The proposal seeks to replicate a $37 million Department of Energy grant to China for research centers that was matched by the grantees, resulting in $75 million in total U.S. research. Under the proposed U.S.–Gulf of Guinea Clean Energy Research Center project, the U.S. Department of Energy will provide grants to regional universities and technology centers, with matching funds from the grantee or the host country, and the African Development Bank. The research will focus on advancing technologies for building energy efficiency, carbon capture and storage, and clean energy/anti-flaring/pollution control, biomass and other alternative energy solutions.

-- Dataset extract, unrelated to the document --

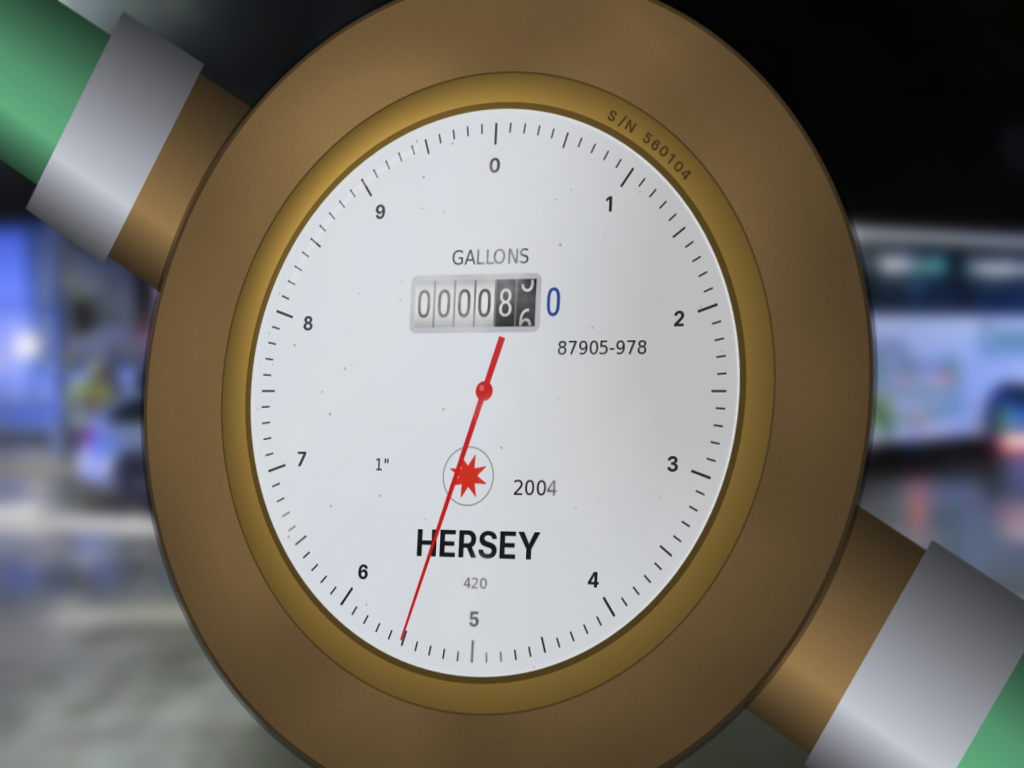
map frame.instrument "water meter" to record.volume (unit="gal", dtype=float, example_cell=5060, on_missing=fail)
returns 855.5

The Members of Congress who participated in the forum have encouraged the Obama Administration to include this initiative in the U.S.-Nigeria as well as in the U.S.-Angola Bi-National Commission discussions.

Congressman Rush joined Chris Wilmot, Chairman of the Greater Houston Partnership’s World Bank Task Force, in calling on Robert Zoellick, President of the World Bank, to establish financing facilities for clean energy projects in the Gulf of Guinea that can be complimented with financing from OPIC, EXIM and the African Development Bank. These recommendations also encourage these financial institutions which receive U.S. government funding to include minority firms.

Congressman Rush also expressed his support for the establishment of the Gulf of Guinea Energy Fund. The emergence of this fund was in response to new, local content laws in the region and recommendations outlined in a 2005 Congressional Black Caucus Foundation Report that called for the establishment of new financing facilities and joint ventures between major oil companies and indigenous companies with a particular emphasis on including U.S., minority-owned firms.

The briefing was held on the first day of the Offshore Technology Conference, an event designed to engage leading government and industry representatives from Africa as well as senior executives from U.S. oil companies to help develop legislation supporting U.S. trade and energy policy toward the Gulf of Guinea region in West Africa.